PASSAGE PROVIDED:
-- Opening Marker --

For YARN single-job deployments, Flink 1.2 will not to any dynamic
classloading any more, but start with everything in the application
classpath.
For YARN sessions, Flink 1.2 still uses dynamic loading, to re-use hot
containers.

Best,
Stephan



On Mon, Jan 16, 2017 at 11:07 AM, Ufuk Celebi  wrote:

> @Giuliano: any updates? Very curious to figure out what's causing
> this. As Fabian said, this is most likely a class loading issue.
> Judging from the stack trace, you are not running with YARN but a
> standalone cluster. Is that correct? Class loading wise nothing
> changed between Flink 1.1 and Flink 1.2 with respect to class loading
> and standalone clusters. Did you put any JARs into the lib folder of
> Flink before submitting the job?
>
> – Ufuk
>
> On Thu, Jan 12, 2017 at 7:16 PM, Yury Ruchin 
> wrote:
> > Hi,
> >
> > I'd like to chime in since I've faced the same issue running Flink
> 1.1.4. I
> > have a long-running YARN session which I use to run multiple streaming
> jobs
> > concurrently. Once after cancelling and resubmitting the job I saw the "X
> > cannot be cast to X" ClassCastException exception in logs. I restarted
> YARN
> > session, then the problem disappeared.

-- Closing Marker --

DATA EXCERPTS:

-- Opening Marker --

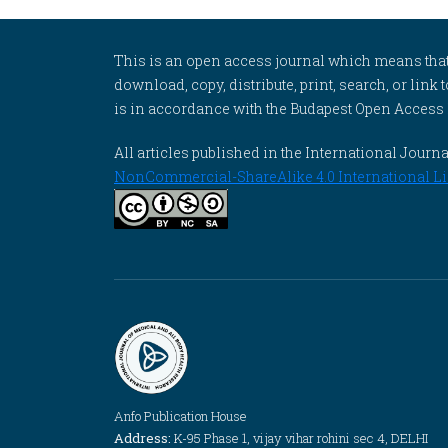
This is an open access journal which means that al
download, copy, distribute, print, search, or link 
is in accordance with the Budapest Open Access In
All articles published in the International Jou
NonCommercial-ShareAlike 4.0 International Li
Anfo Publication House
Address:
K-95 Phase 1, vijay vihar rohini sec 4, DELHI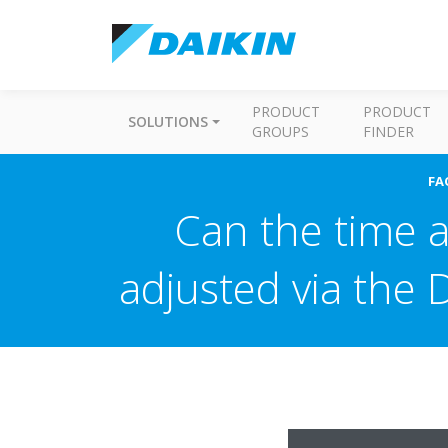
PRODUCT
PRODUCT
SOLUTIONS
GROUPS
FINDER
FA
Can the time a
adjusted via the 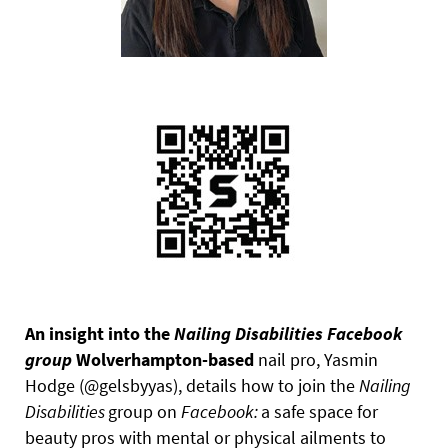
An insight into the
Nailing
Disabilities Facebook
group
Wolverhampton-based
nail pro, Yasmin
Hodge (@gelsbyyas), details how to join the
Nailing
Disabilities
group on
Facebook:
a safe space for
beauty pros with mental or physical ailments to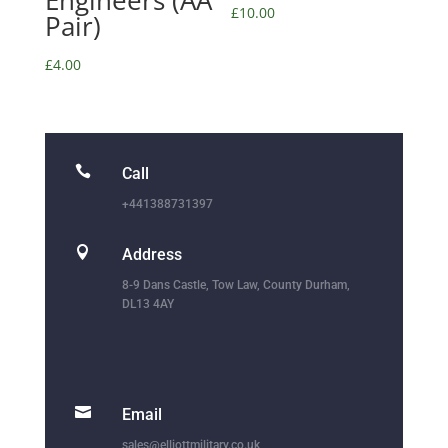
Engineers (AA
£
10.00
Pair)
£
4.00

Call
+441388731397

Address
8-9 Dans Castle, Tow Law, County Durham,
DL13 4AY

Email
sales@elliottmilitary.co.uk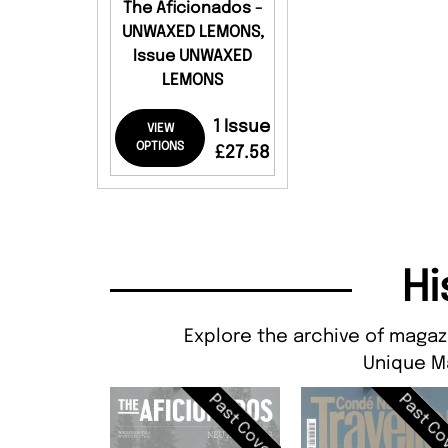
The Aficionados -
UNWAXED LEMONS,
Issue UNWAXED
LEMONS
1 Issue
VIEW
OPTIONS
£27.58
Hi
Explore the archive of magaz
Unique M
Past Cover
Past Co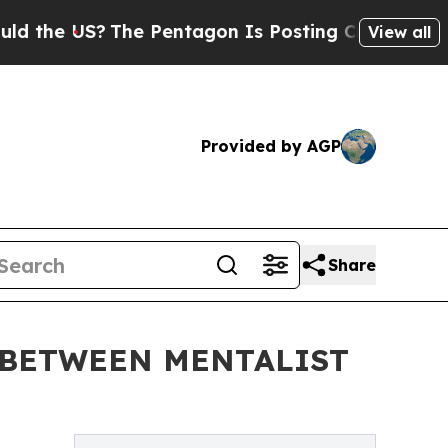
S?
The Pentagon Is Posting Cryptic Biblical Mess
View all
Provided by AGP
Share
N BETWEEN MENTALIST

-- Closing Marker --

EXERCISE TASKS:
1. In the Flink thread, why does Flink 1.2 keep using dynamic loading for YARN sessions?
2. Reproduce word for word everything in the Flink thread from "For YARN sessions, Flink" down to "class loading issue.".
You won't need the records for this.

SOLUTIONS IN ORDER:
1. It does so to re-use hot containers.

2.
For YARN sessions, Flink 1.2 still uses dynamic loading, to re-use hot
containers.

Best,
Stephan



On Mon, Jan 16, 2017 at 11:07 AM, Ufuk Celebi  wrote:

> @Giuliano: any updates? Very curious to figure out what's causing
> this. As Fabian said, this is most likely a class loading issue.